Parmakları, artık ezbere bildiği sırt hatlarımda küçük bir kız çocuğu değil de, aynı derecede şefkat gösterebileceği bir kadının, aşık olduğu kadının ruhunu okşarcasına gezindi.

"Her şey yapılabilir bir beyaz kağıtla." deyişi sanki -ihtimal yok ama- birileri onu bu cümleyi söylemesi için zorluyor gibi çıkmıştı. Gergindi. "Uçak örneğin." dedi, bıraktığı boşlukta bunu düşünmüşçesine. "Uçurtma mesela."

İkinci bir öpücük kondurdu ama bu, ilkinden daha iştahlıydı.

Sezgilere inanacak gücü kalmadığını düşünmeme karşın anlık titremelerle bu inancımı çürütmeye devam eden ruhumdaki ışıklandırmaların altında kuvvetli bir yağmur başladı ve oradan kalbime düşen her damlar, bir diğerinden bir hayli farklıydı. Biri, adını hiç bilmesem de yıkabileceği asırlık tabuları, konuşturduğu dilsiz yürekleri inkar edemeyeceğim bir tılsımın soyundan, biri kendi kanımdan da yakındı.

Ah.

Ah, kendi canını umutsuz bir gökyüzüne feda eden yağmur.

Biri, şu kahpe yaşamda, uğruna -sorgusuz sualsiz- diz çökülecek o tek adamı bulmuş olmamın mucizevi gururuydu.

"Altına konabilir, bir ayağı ötekilerden kısa olduğu için sallanan bir masanın."

"Veya şiir yazılabilir."

"Süresi ötekilerden kısa bir ömür üzerine."

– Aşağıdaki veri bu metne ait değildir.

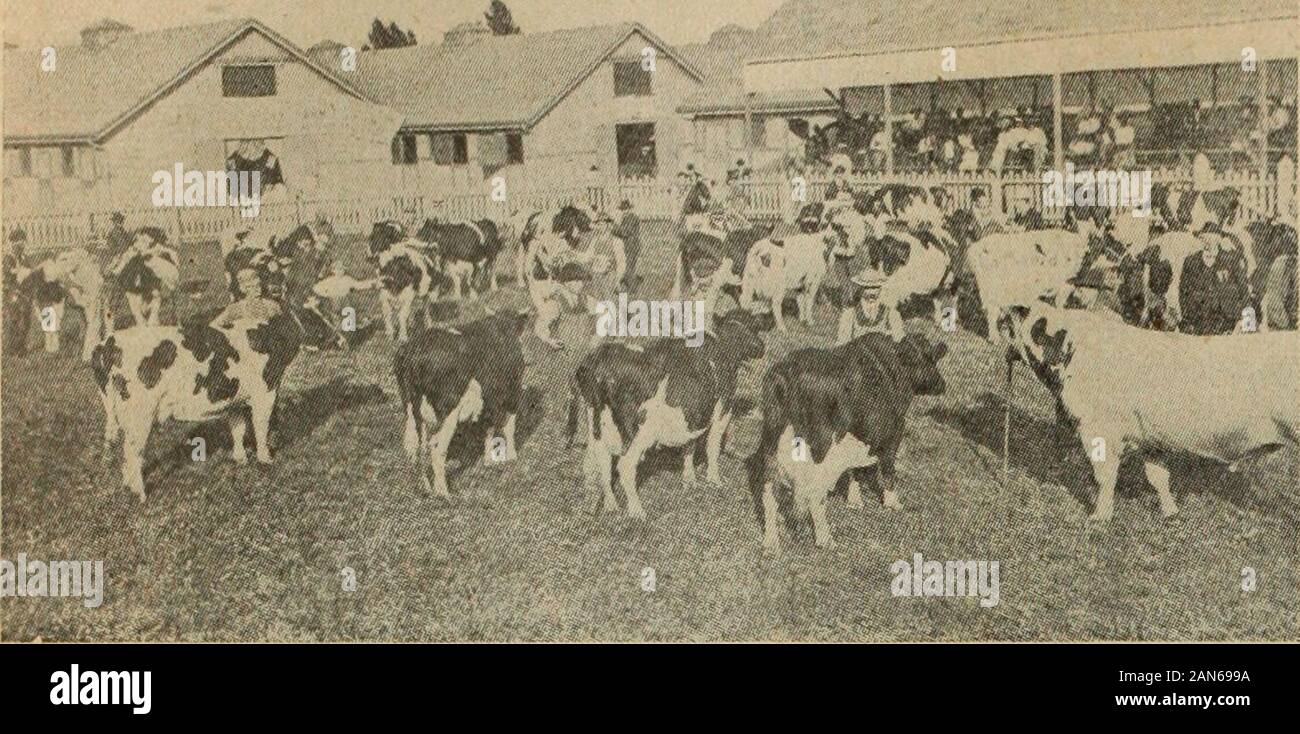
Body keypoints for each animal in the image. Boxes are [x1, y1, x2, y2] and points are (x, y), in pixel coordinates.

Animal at [91, 300, 309, 501]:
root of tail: (108, 342)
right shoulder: (266, 390)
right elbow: (260, 426)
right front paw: (266, 460)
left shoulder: (233, 399)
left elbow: (237, 428)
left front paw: (240, 459)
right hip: (140, 412)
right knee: (133, 450)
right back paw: (142, 495)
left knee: (125, 449)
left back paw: (128, 487)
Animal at [392, 306, 530, 496]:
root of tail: (414, 350)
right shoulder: (512, 394)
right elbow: (509, 427)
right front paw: (512, 457)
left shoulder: (488, 400)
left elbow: (488, 429)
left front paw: (488, 461)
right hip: (449, 411)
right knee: (436, 447)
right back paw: (443, 493)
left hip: (412, 410)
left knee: (415, 446)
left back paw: (425, 487)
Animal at [566, 309, 764, 519]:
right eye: (754, 327)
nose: (762, 347)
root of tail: (598, 360)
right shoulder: (723, 409)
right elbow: (712, 446)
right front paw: (714, 479)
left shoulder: (692, 414)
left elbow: (690, 445)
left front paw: (689, 480)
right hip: (640, 430)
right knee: (625, 464)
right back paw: (637, 511)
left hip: (596, 421)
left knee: (599, 460)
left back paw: (610, 505)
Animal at [748, 329, 951, 550]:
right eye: (931, 358)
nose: (942, 384)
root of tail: (788, 371)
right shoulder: (894, 432)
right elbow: (889, 469)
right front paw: (893, 503)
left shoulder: (857, 438)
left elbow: (854, 470)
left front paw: (854, 500)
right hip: (820, 448)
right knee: (813, 494)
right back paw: (825, 539)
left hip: (770, 442)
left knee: (769, 492)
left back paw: (771, 542)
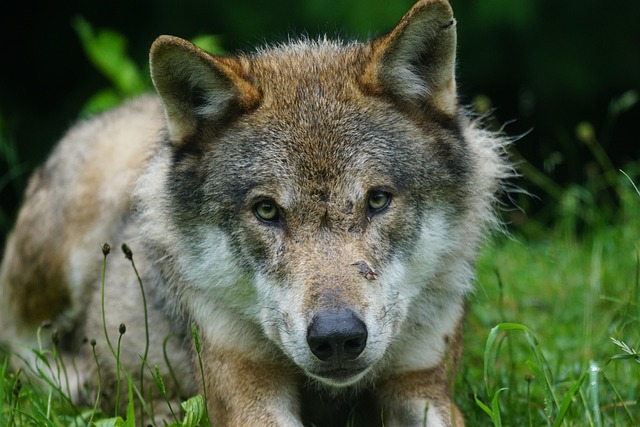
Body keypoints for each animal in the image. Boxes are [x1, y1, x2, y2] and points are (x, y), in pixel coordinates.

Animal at [0, 0, 509, 425]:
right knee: (25, 352)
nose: (337, 337)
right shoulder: (243, 383)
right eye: (266, 210)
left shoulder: (424, 384)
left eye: (377, 200)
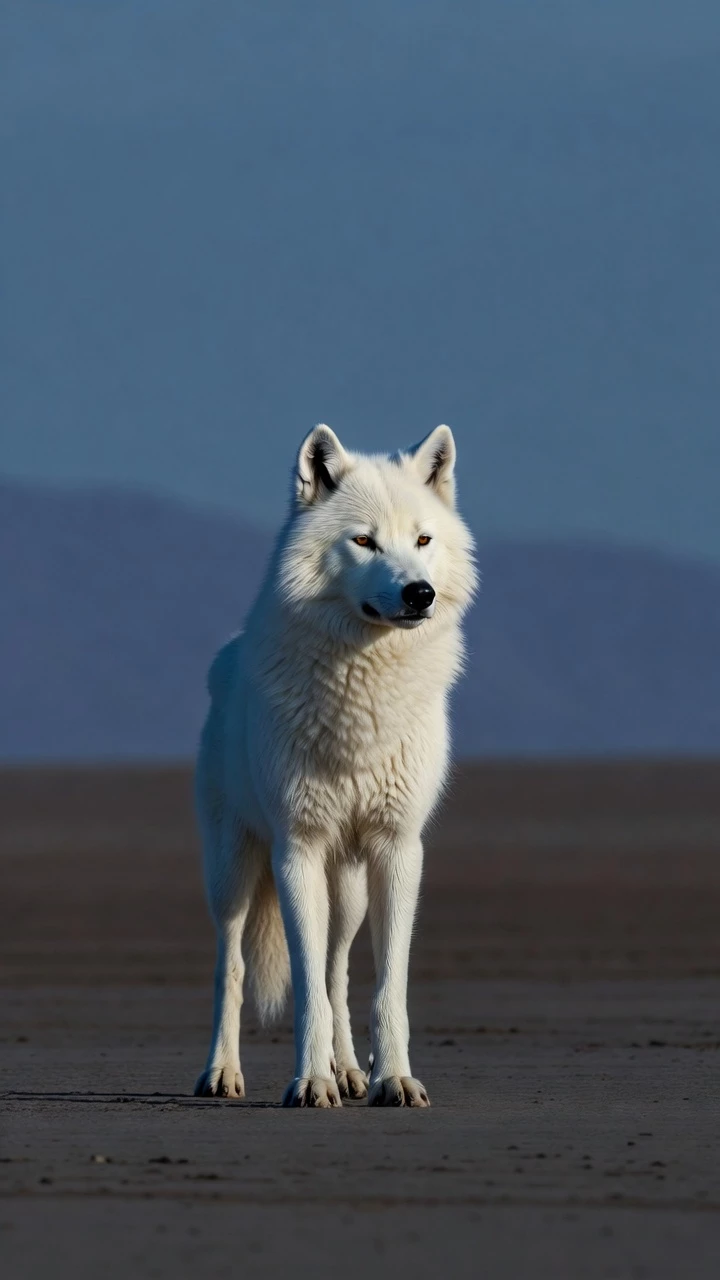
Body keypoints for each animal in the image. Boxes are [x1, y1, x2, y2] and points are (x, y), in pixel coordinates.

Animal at [194, 424, 477, 1106]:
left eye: (423, 540)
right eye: (364, 541)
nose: (419, 593)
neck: (365, 695)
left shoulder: (398, 847)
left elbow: (383, 987)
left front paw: (390, 1078)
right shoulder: (296, 848)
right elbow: (304, 994)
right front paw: (310, 1081)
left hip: (346, 887)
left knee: (337, 965)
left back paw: (351, 1069)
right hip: (233, 870)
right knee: (232, 966)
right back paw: (222, 1073)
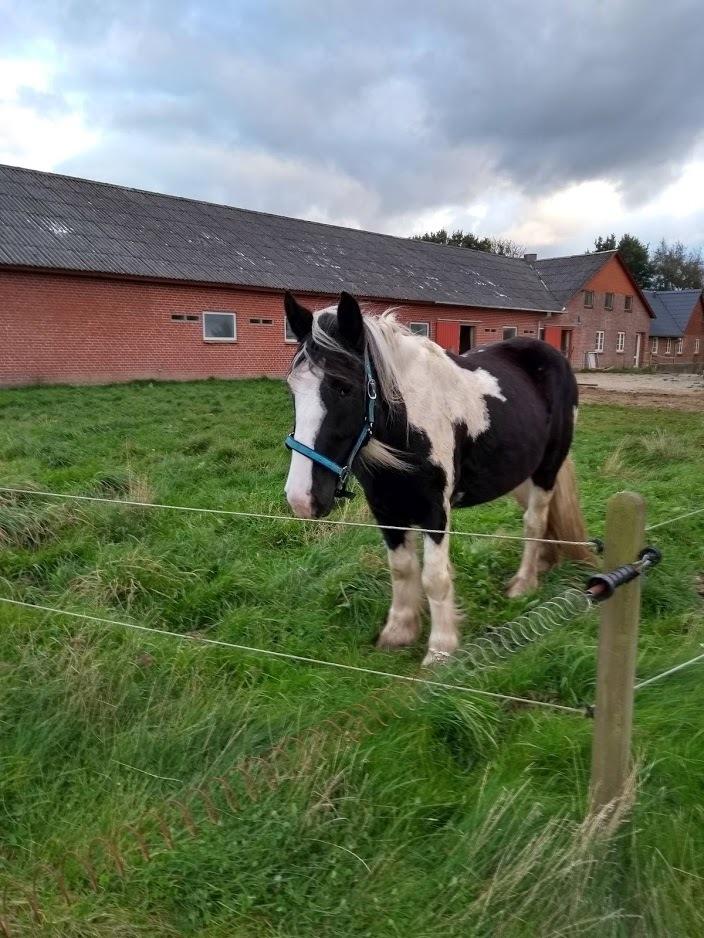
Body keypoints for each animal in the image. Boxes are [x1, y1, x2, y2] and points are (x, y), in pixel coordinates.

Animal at [284, 288, 592, 660]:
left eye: (344, 387)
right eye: (293, 389)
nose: (302, 500)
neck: (409, 426)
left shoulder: (435, 511)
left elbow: (435, 577)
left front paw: (441, 650)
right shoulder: (385, 508)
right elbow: (402, 569)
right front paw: (398, 632)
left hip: (547, 468)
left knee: (534, 521)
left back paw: (523, 584)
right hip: (520, 473)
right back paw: (544, 564)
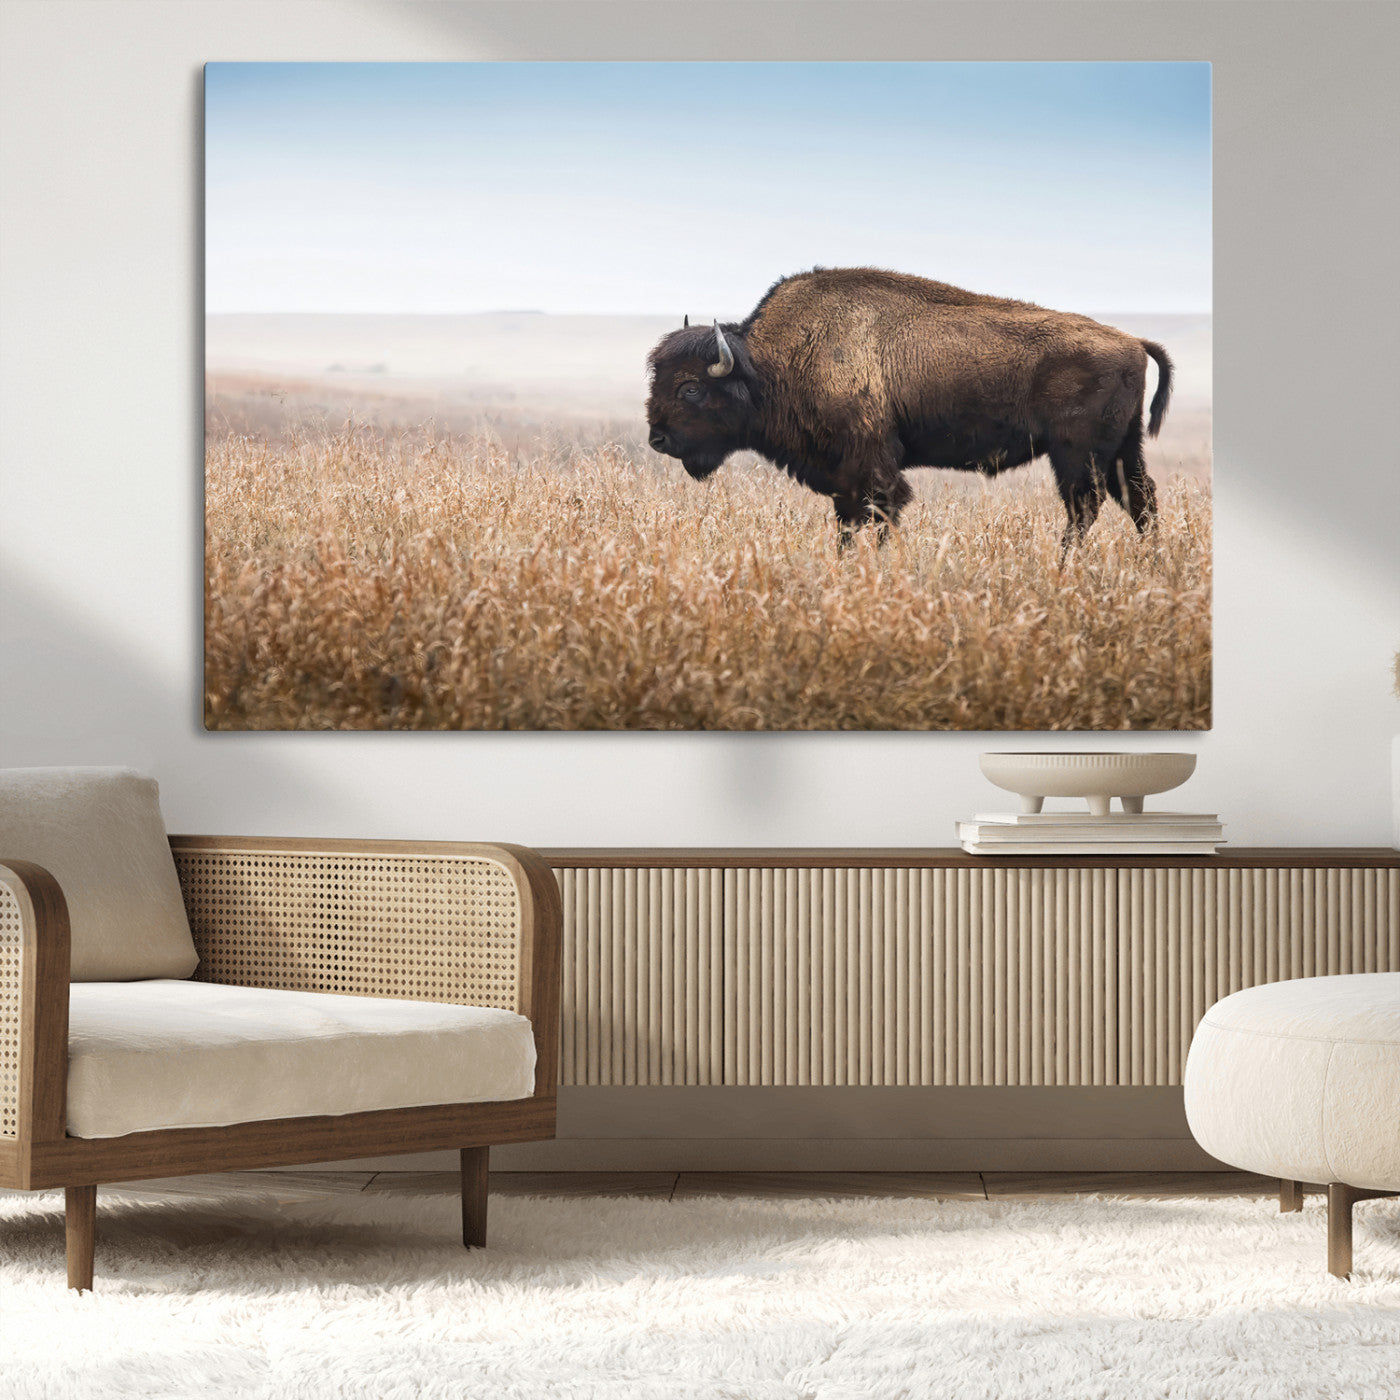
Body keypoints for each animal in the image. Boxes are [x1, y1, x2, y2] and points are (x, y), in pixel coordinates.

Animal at [646, 267, 1173, 551]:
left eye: (690, 388)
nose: (657, 439)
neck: (771, 363)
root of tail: (1132, 341)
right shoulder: (843, 477)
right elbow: (848, 522)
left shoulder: (872, 467)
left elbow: (880, 514)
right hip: (1123, 449)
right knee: (1139, 500)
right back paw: (1151, 564)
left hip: (1077, 454)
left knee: (1086, 506)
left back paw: (1063, 565)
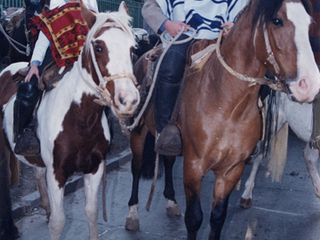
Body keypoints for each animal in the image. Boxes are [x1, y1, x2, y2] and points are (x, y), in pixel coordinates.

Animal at [0, 0, 140, 239]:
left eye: (132, 49)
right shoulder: (57, 173)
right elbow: (58, 223)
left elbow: (91, 213)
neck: (80, 118)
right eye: (99, 47)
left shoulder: (94, 168)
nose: (128, 100)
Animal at [126, 0, 320, 239]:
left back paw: (171, 202)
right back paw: (132, 214)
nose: (309, 85)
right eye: (277, 20)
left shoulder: (231, 169)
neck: (226, 103)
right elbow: (194, 218)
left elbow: (217, 217)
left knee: (168, 159)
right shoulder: (193, 167)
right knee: (136, 168)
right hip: (138, 133)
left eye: (309, 24)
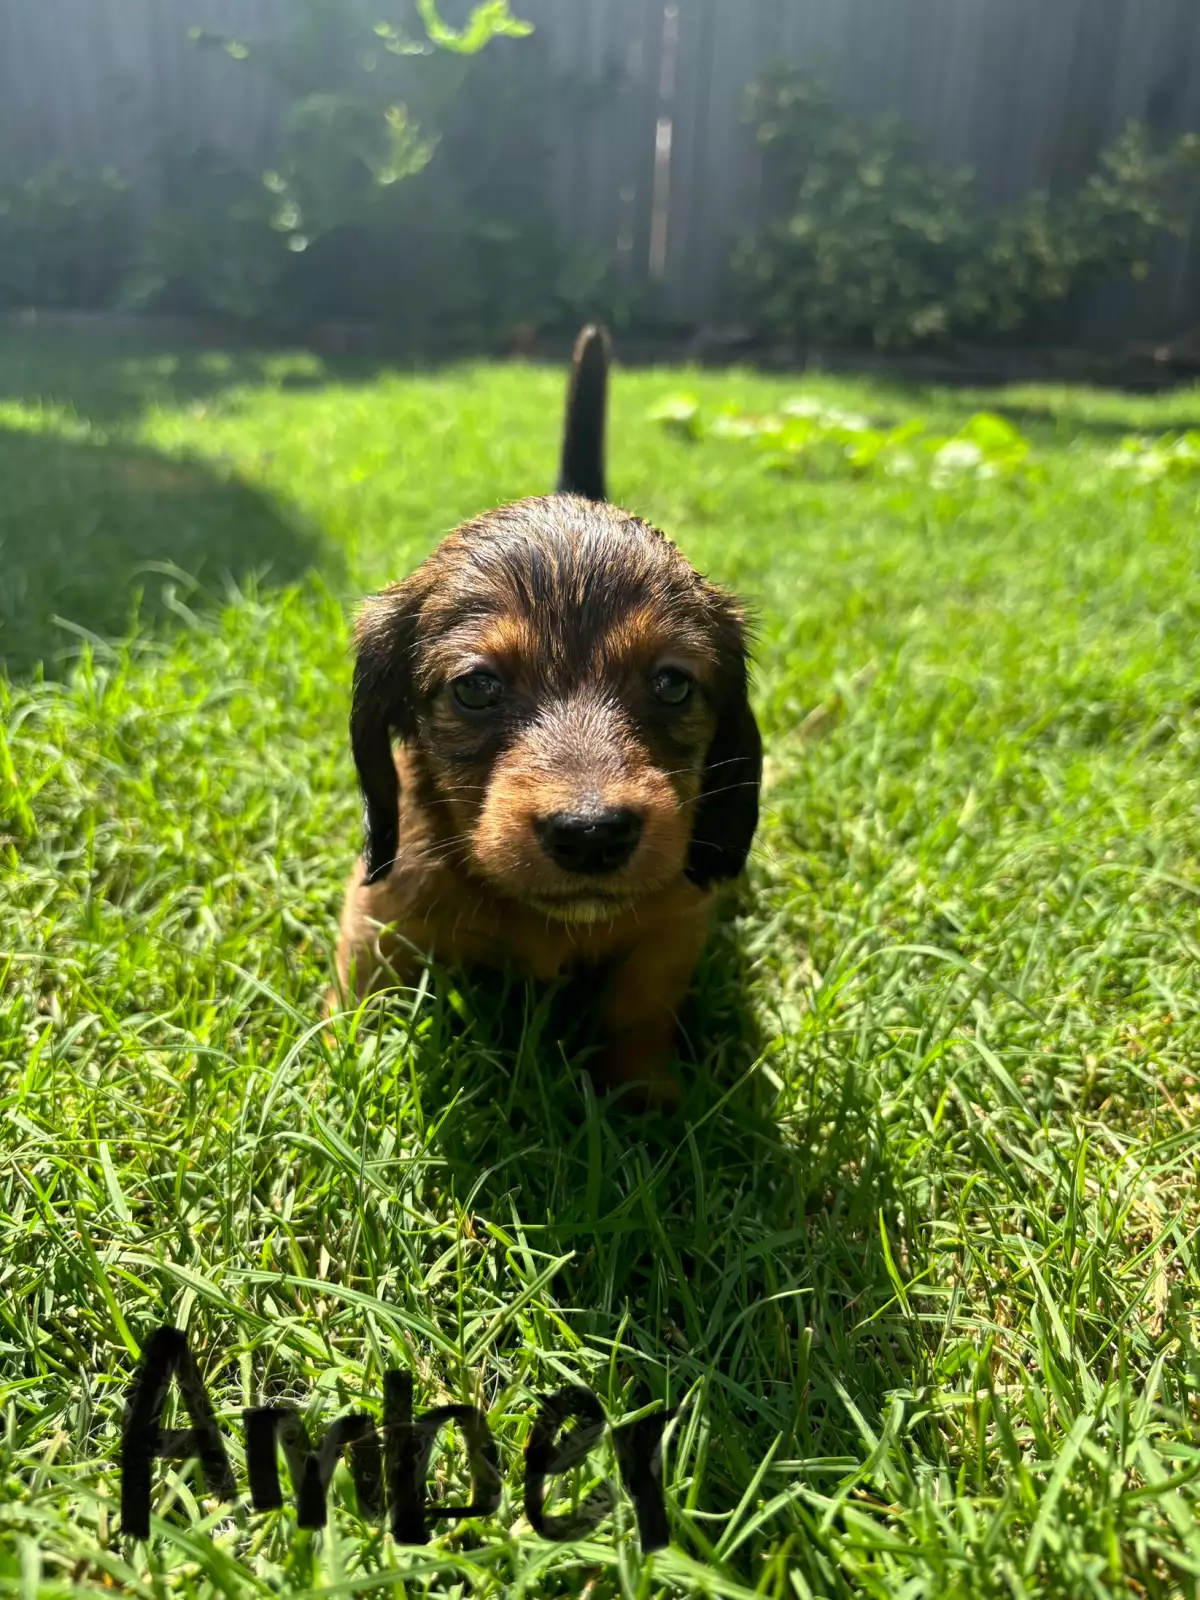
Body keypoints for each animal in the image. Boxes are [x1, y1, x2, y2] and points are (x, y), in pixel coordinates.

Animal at [332, 326, 761, 1110]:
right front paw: (342, 1074)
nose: (592, 835)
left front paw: (647, 1102)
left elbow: (637, 1010)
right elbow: (360, 1001)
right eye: (476, 688)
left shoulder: (673, 924)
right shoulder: (379, 912)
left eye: (673, 684)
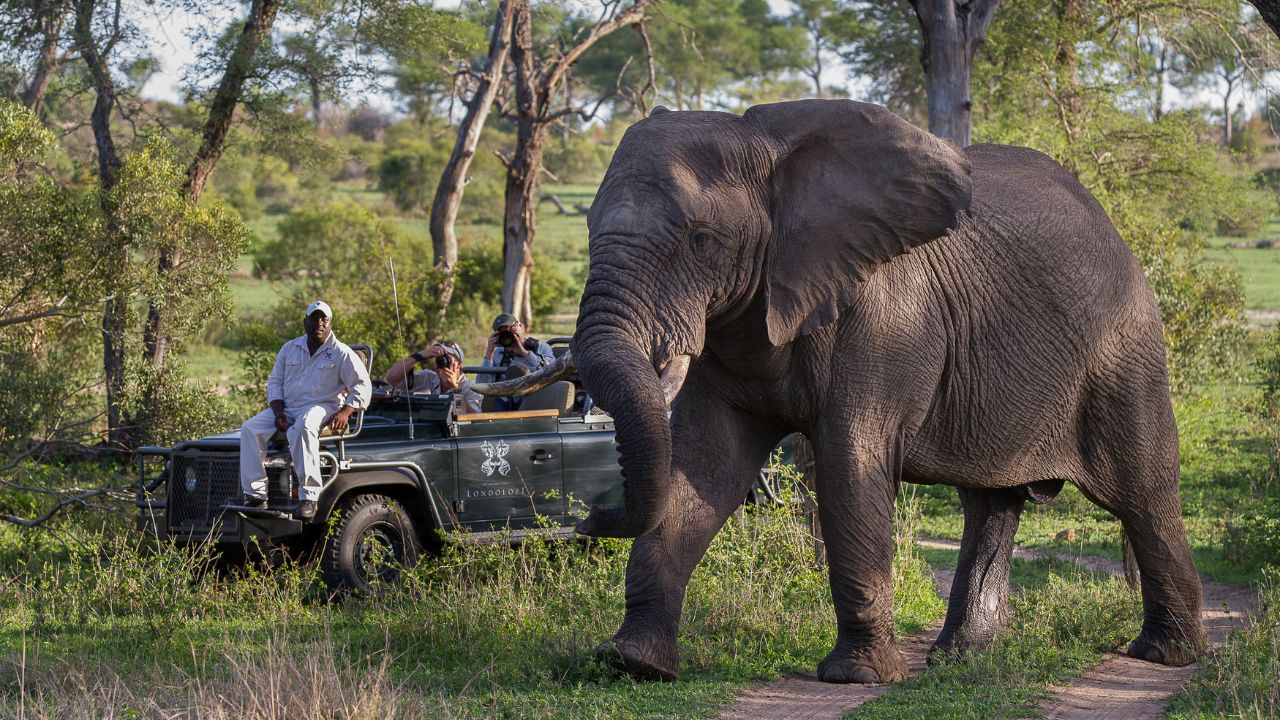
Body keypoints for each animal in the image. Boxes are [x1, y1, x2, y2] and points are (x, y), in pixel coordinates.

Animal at [476, 98, 1206, 684]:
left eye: (702, 240)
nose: (588, 517)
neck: (768, 146)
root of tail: (1110, 221)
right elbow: (703, 467)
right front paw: (633, 664)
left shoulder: (883, 318)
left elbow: (850, 464)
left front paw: (856, 678)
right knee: (991, 503)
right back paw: (959, 659)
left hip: (1124, 345)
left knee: (1143, 491)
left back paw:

Cümleleri anlamlandırmaya çalıştığım sırada ilk konuşmasının aksine rahatladığı belliydi ki zaten ortada bir gerginlik varsa o kesinlikle benim tenimdeydi; Bera, bana, sözlerini anımsadığım bir şiirin, kusursuz bir şiirin satırlarını mırıldanıyordu. "Bir beyaz kağıda her şey yazılabilir." dedi, sonunda ağır bir vurgu kullanarak.